# WORK TO COMPLETE
I need each line of the entries below that includes the string "class".

(User interface change data)

—————

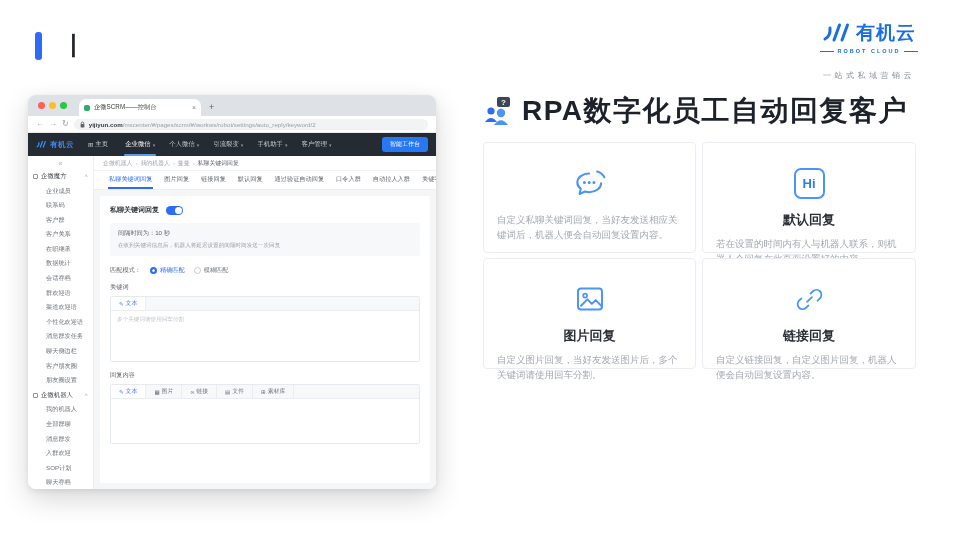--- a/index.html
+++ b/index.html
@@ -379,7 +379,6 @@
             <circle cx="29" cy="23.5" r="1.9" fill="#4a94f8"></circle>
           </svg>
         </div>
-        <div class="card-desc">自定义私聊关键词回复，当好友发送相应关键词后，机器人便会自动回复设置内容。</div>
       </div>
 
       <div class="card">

—————

# ANSWER SPACE
-        <div class="card-desc">自定义私聊关键词回复，当好友发送相应关键词后，机器人便会自动回复设置内容。</div>
       <div class="card">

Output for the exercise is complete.